The metaphor of tires, I say to myself learning I’m well over 2k words for the day. The rotation of the tires. The beating and biting they take on the Road… Road, travel, Kerouac poetry, music.. the only truth.
Journey’s I’m going to soon take, exploration of manuscripts, whether at a taco shop table (yes I’m more than likely going to get that beer soon), or wherever, doing whatever. Rotation, development of character. I’m bored of Sonoma County, everything about it. Even the wines, I have to say… will I be in Oregon soon? No, this will always be home. I don’t want to be that parent that constantly moves his kids. That’s not right. Want them to know Sonoma County as home, but have homes elsewhere.
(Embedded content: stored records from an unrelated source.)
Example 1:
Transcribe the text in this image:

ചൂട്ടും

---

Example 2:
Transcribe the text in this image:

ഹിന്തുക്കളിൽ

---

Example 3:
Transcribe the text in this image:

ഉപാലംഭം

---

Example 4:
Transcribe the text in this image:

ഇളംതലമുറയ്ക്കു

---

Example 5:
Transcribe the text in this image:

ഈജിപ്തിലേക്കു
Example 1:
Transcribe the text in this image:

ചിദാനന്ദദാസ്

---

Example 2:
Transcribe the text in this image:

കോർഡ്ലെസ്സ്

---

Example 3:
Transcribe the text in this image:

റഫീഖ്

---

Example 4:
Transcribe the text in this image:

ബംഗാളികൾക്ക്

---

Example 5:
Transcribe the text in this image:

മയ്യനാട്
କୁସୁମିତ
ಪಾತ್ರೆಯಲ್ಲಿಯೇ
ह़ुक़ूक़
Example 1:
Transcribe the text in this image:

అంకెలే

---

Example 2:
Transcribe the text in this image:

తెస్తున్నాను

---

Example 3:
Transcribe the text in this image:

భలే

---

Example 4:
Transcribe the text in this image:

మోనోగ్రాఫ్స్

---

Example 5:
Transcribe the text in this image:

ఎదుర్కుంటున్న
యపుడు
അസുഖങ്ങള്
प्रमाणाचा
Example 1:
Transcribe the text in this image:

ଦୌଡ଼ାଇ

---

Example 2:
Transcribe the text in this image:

There’s the Sunriver home yes but that’s Mom and Dad’s. I want a coastal escape for us… look later, wheels in mind turning and turning tireless to real estate up there.
Driving to new creative scape and takes. I’ll start that new site tonight, the site and potential business for wine and vineyard photog. The tire’s symbol… it wares, it fades, need be changed.. CHANGE, character and story. Who knew I would be covered in so much composition and philosophy, in a tire shop.
It’s not a metaphor. It’s an order. It’s a reprimand. What has taken me so long to notice certain wheels need to stop turning, that aspects need be taken out of the functioning, so the malfunctioning ceases…?
Turn the wheel, this direction, the one. I’m in and now setting still chewing this gum under my mask and waiting for the new tires to be put on.
Neal in that tire shop… me at these keys. Thinking of old friends, wine… people I’ve met in the wine world. Wine is a wheel I can never remove. Its revolution are what make me more new and imbue truth into my identity’s rue.